#### [Explorer les documents]
A. Quels sont tous les intervenants qui prennent la parole dans l'extrait sur la BEI et le financement du nucléaire ?
B. Dans les enregistrements, recopiez les lignes à partir de celle qui contient « (RLLMs) significantly enhance » et arrêtez-vous après celle qui contient « on model capability ».

M. André Gattolin. - Il serait intéressant de savoir qui ne l'a pas approuvé...

M. Ambroise Fayolle. - Vous pouvez sans doute le trouver dans la presse. La BEI peut financer des projets nucléaires. Cela contribue à l'objectif de décarbonation de l'économie. Dans les faits, nous en finançons assez peu. Pour l'essentiel, il s'agit de projets destinés à améliorer la sécurité nucléaire : j'en ai vu un en Finlande et un en Slovaquie. Il n'y a pas de financement de nouvelles centrales. Au sein de l'institution, les positions sont très tranchées sur ce sujet. Le départ du Royaume-Uni ne nous aidera pas à en financer de nouveaux.

On ne sait pas encore bien comment fonctionnera le successeur du plan Juncker, InvestEU.

M. Jean Bizet, président. - La gouvernance n'est pas encore claire.

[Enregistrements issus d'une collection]
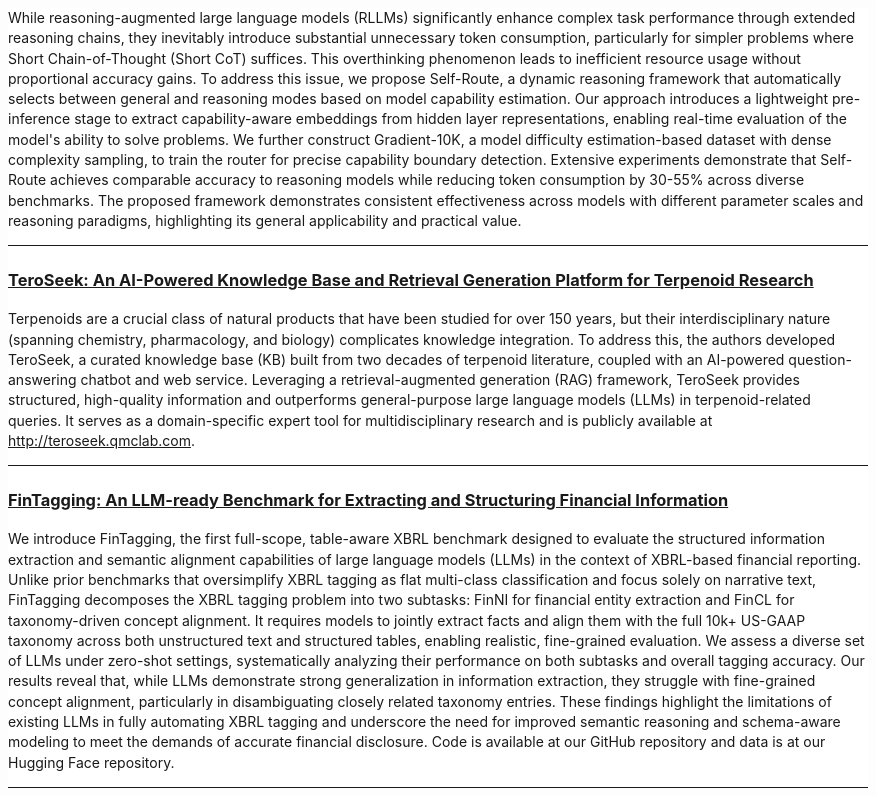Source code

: While reasoning-augmented large language models (RLLMs) significantly enhance
complex task performance through extended reasoning chains, they inevitably
introduce substantial unnecessary token consumption, particularly for simpler
problems where Short Chain-of-Thought (Short CoT) suffices. This overthinking
phenomenon leads to inefficient resource usage without proportional accuracy
gains. To address this issue, we propose Self-Route, a dynamic reasoning
framework that automatically selects between general and reasoning modes based
on model capability estimation. Our approach introduces a lightweight
pre-inference stage to extract capability-aware embeddings from hidden layer
representations, enabling real-time evaluation of the model's ability to solve
problems. We further construct Gradient-10K, a model difficulty
estimation-based dataset with dense complexity sampling, to train the router
for precise capability boundary detection. Extensive experiments demonstrate
that Self-Route achieves comparable accuracy to reasoning models while reducing
token consumption by 30-55\% across diverse benchmarks. The proposed framework
demonstrates consistent effectiveness across models with different parameter
scales and reasoning paradigms, highlighting its general applicability and
practical value.

---


### [TeroSeek: An AI-Powered Knowledge Base and Retrieval Generation Platform for Terpenoid Research](http://arxiv.org/abs/2505.20663v1)

Terpenoids are a crucial class of natural products that have been studied for
over 150 years, but their interdisciplinary nature (spanning chemistry,
pharmacology, and biology) complicates knowledge integration. To address this,
the authors developed TeroSeek, a curated knowledge base (KB) built from two
decades of terpenoid literature, coupled with an AI-powered question-answering
chatbot and web service. Leveraging a retrieval-augmented generation (RAG)
framework, TeroSeek provides structured, high-quality information and
outperforms general-purpose large language models (LLMs) in terpenoid-related
queries. It serves as a domain-specific expert tool for multidisciplinary
research and is publicly available at http://teroseek.qmclab.com.

---


### [FinTagging: An LLM-ready Benchmark for Extracting and Structuring Financial Information](http://arxiv.org/abs/2505.20650v1)

We introduce FinTagging, the first full-scope, table-aware XBRL benchmark
designed to evaluate the structured information extraction and semantic
alignment capabilities of large language models (LLMs) in the context of
XBRL-based financial reporting. Unlike prior benchmarks that oversimplify XBRL
tagging as flat multi-class classification and focus solely on narrative text,
FinTagging decomposes the XBRL tagging problem into two subtasks: FinNI for
financial entity extraction and FinCL for taxonomy-driven concept alignment. It
requires models to jointly extract facts and align them with the full 10k+
US-GAAP taxonomy across both unstructured text and structured tables, enabling
realistic, fine-grained evaluation. We assess a diverse set of LLMs under
zero-shot settings, systematically analyzing their performance on both subtasks
and overall tagging accuracy. Our results reveal that, while LLMs demonstrate
strong generalization in information extraction, they struggle with
fine-grained concept alignment, particularly in disambiguating closely related
taxonomy entries. These findings highlight the limitations of existing LLMs in
fully automating XBRL tagging and underscore the need for improved semantic
reasoning and schema-aware modeling to meet the demands of accurate financial
disclosure. Code is available at our GitHub repository and data is at our
Hugging Face repository.

---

#### [Corrigés des exercices]
A. M. André Gattolin, M. Ambroise Fayolle et M. Jean Bizet, président.

B.
: While reasoning-augmented large language models (RLLMs) significantly enhance
complex task performance through extended reasoning chains, they inevitably
introduce substantial unnecessary token consumption, particularly for simpler
problems where Short Chain-of-Thought (Short CoT) suffices. This overthinking
phenomenon leads to inefficient resource usage without proportional accuracy
gains. To address this issue, we propose Self-Route, a dynamic reasoning
framework that automatically selects between general and reasoning modes based
on model capability estimation. Our approach introduces a lightweight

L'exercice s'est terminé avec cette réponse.